2,13:Si vanta di aver la scienza di Dio. Vedi Joan. VII 16. 28., Matt. XII. 27., Joan. XXVII. 3., Joan. VIII. 26. Si dà il nome di figliuolo di Dio. Vedi Matt. XXVIII. 43, e questa era la massima delle accuse contro di Cristo, onde è ribattuta vers. 16., vers. 18.

2,14:Il censore de' nostri pensieri. Svela, e riprende, e diffama tutti i pensieri nostri. In molte occasioni Cristo fece vedere a questi empi, come egli leggeva ne' loro cuori i più nascosti loro disegni. Vedi Matt. IX. 4. Luc. VI. 7 ec. Ma è cosa degna di essere considerata con terrore e orrore, che quello stesso, onde gli Scribi e i Farisei doveano conoscere il divino essere di Cristo, e la verità della sua missione, serve alla loro passione di stimolo a più crudelmente e ostinatamente perseguitarlo.

2,15:È penosa cosa per noi anche il vederlo, ec. Così all'occhio malato è odiosa la luce, dice s. Agostino conf. VII. 6. Così Saulle non di buon occhio vedeva Davidde, 1 Reg. XVIII. 9. Dicono adunque costoro, che Cristo è divenuto per essi odioso a tal segno, che non possono più patir di vederlo, perchè la vita di lui non è come quella degli altri, e le sue vie, vale a dire le vie, che egli insegna agli uomini, sono dalle loro troppo diverse. Egli insegna di amare i nemici, chiama beati i poveri di spirito, beati quelli che piangono, beati quelli che soffron persecuzione per la giustizia ec. ec.

2,16:Come gente da nulla. Si burla di noi, delle nostre tradizioni, de' nostri insegnamenti, delle nostre lavande. Vedi Matt. XII. 39., Joan. VIII. 55. il Greco si potrebbe tradurre: Siamo stati riputati da lui come gente bastarda, non come veri figliuoli di Abramo, ma come bastardi. Vedi Joan. VIII. 39.
Schiva le nostre costumanze ec. Così Luc. XII. I. egli diceva: Guardatevi dal fermento de' Farisei, che è l'ipocrisia.

▶ RIGHE DEI DATI
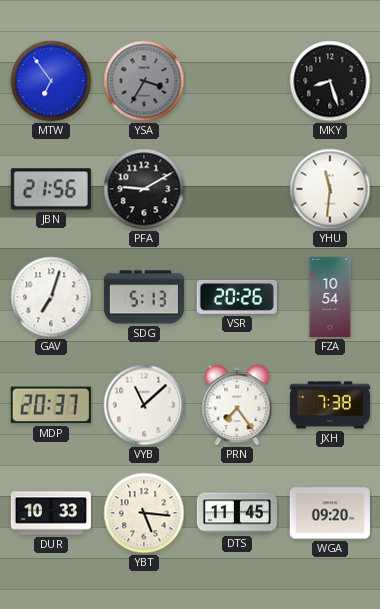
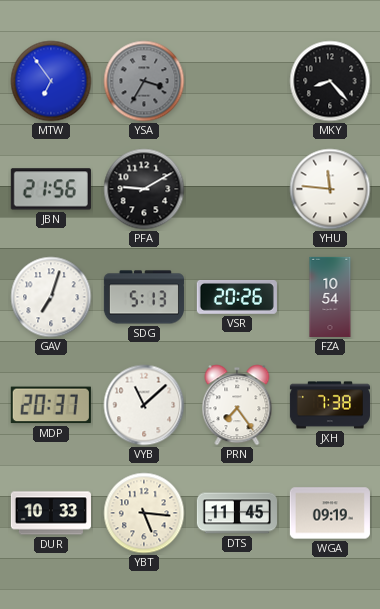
MKY: 8:27 -> 8:23
YHU: 11:31 -> 11:46
WGA: 09:20 -> 09:19
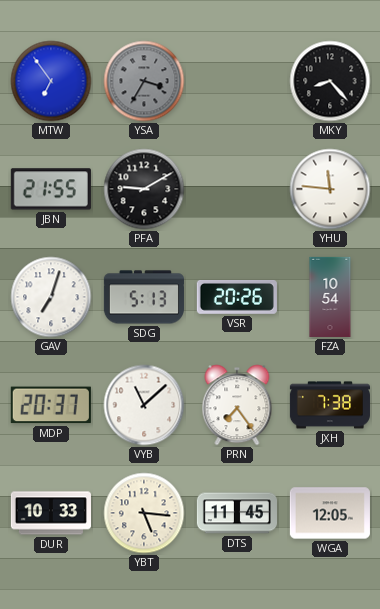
JBN: 21:56 -> 21:55
WGA: 09:19 -> 12:05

▶ COSA FARE
Trascrivi fedelmente la parte del commento biblico compresa tra "2,13:Si vanta di" e "e ostinatamente perseguitarlo.", estremi inclusi. Le voci non hanno alcun ruolo in questo.

▶ RISULTATO
2,13:Si vanta di aver la scienza di Dio. Vedi Joan. VII 16. 28., Matt. XII. 27., Joan. XXVII. 3., Joan. VIII. 26. Si dà il nome di figliuolo di Dio. Vedi Matt. XXVIII. 43, e questa era la massima delle accuse contro di Cristo, onde è ribattuta vers. 16., vers. 18.

2,14:Il censore de' nostri pensieri. Svela, e riprende, e diffama tutti i pensieri nostri. In molte occasioni Cristo fece vedere a questi empi, come egli leggeva ne' loro cuori i più nascosti loro disegni. Vedi Matt. IX. 4. Luc. VI. 7 ec. Ma è cosa degna di essere considerata con terrore e orrore, che quello stesso, onde gli Scribi e i Farisei doveano conoscere il divino essere di Cristo, e la verità della sua missione, serve alla loro passione di stimolo a più crudelmente e ostinatamente perseguitarlo.